Recordation Tax Distribution and Other Legislation Impacting Transportation Funding

As the General Assembly races towards crossover and the release of the House and Senate versions of the biennial budget, legislation seeking to roll back the 2020 reforms to the Commonwealth Transportation Fund is meeting mixed fates.

HB 978 (Durant) would reestablish the distribution of $20 million of state recordation tax revenue to counties and cities to be used for transportation or public education purposes. The bill was reported and referred to the House Appropriations Committee by the House Finance Committee, 12-9, on February 2. Legislation enacted by the 2020 General Assembly included changes to the distribution of state recordation tax revenues to cities and counties that effectively eliminated $20 million in existing recordation tax revenues distributed to cities and counties. These revenues were instead redirected to support Hampton Roads Regional Transit. This funding was distributed quarterly and could be used by counties and cities for either transportation or public education (K-12) purposes. Prior to the 2020 General Assembly session, a portion of recordation tax revenues had been distributed to localities since 1993 and localities had direct control over the transportation and education use of these funds. VACo supports a solution whereby these funds could be restored to localities while also holding Hampton Roads Transit harmless, as was the case with several member budget amendments during the 2021 session. Delegate Durant has introduced an accompanying budget amendment to achieve this end. In the Senate, SB 363 (Stuart) and SB 512 (Suetterlein) were passed by indefinitely by Senate Finance on a vote of 12-4.

HB 1144 (Webert) and SB 541 (Peake) as introduced, would lower the rate of tax on gasoline and diesel fuel on July 1, 2022 by five centers, from 26.2 cents per gallon to 21.2 cents per gallon on gasoline and from 27 cents per gallon to 20.2 cents per gallon on diesel fuel, the rates that were in effect before July 1, 2021. The bills provide that the rate of tax on gasoline and diesel fuel will return to 26.2 and 27 cents per gallon, respectively, on July 1, 2023, and will be indexed based on the change in the United States Average Consumer Price Index; thereafter, the rate will be indexed annually. If enacted, these bills would likely have an estimated impact of approximately $200 million in reduced revenues to the Commonwealth Transportation fund, as each penny of gas tax roughly equates to $40-$50 million in revenue. HB 1144 was reported by the House Appropriations Committee on a vote of 10-8 and awaits action by the full House. SB 541 was passed by indefinitely by the Senate Finance and Appropriations Committee on a vote of 12-4.

HB 297 (McNamara), would suspend the imposition of any regional fuels tax in the Commonwealth on and after July 1, 2022, but before July 1, 2023. This would likely have a multi-million-dollar impact on the Construction District Grant Program and would impact dedicated revenues for use by localities not located in the regional transportation districts of Northern Virginia, Hampton Roads, Central Virginia, and the I-81 corridor.
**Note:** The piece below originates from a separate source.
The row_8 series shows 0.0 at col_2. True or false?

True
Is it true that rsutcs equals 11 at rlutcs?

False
The bill has been referred to the House Finance Committee, however as this committee is unlikely to meet before crossover, the bill will likely be left in committee, effectively ending its journey towards enactment.

HB 1059 (Cordoza) would suspend the imposition and collection of state and regional taxes on gasoline and diesel fuel until July 1, 2023. This bill would likewise have a multi-million-dollar impact on transportation revenues. The bill was unanimously laid on the table by the House Finance Committee on a vote of 20-0.
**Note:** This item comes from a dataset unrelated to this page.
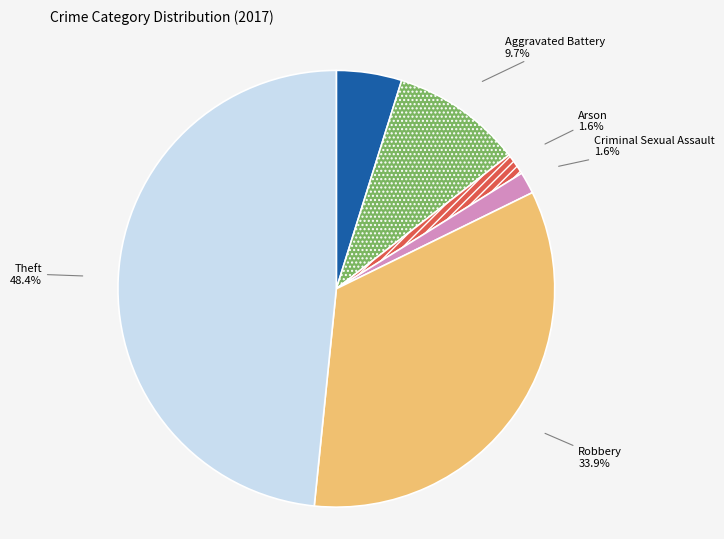

What percentage do Robbery and Criminal Sexual Assault together represent?

35.5%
Lastly, as reported by VACo elsewhere, the two versions of grocery tax bills SB 451 (Boysko) and HB 90 (McNamara) do not replace the 0.5 percent portion of the tax that is dedicated to the Commonwealth Transportation Fund. This would lead to revenue loss of $186.5 million to $250 million over the next two years, depending on whether the tax is repealed on July 1, as in the House version, or January 1, 2023, in the Senate bill.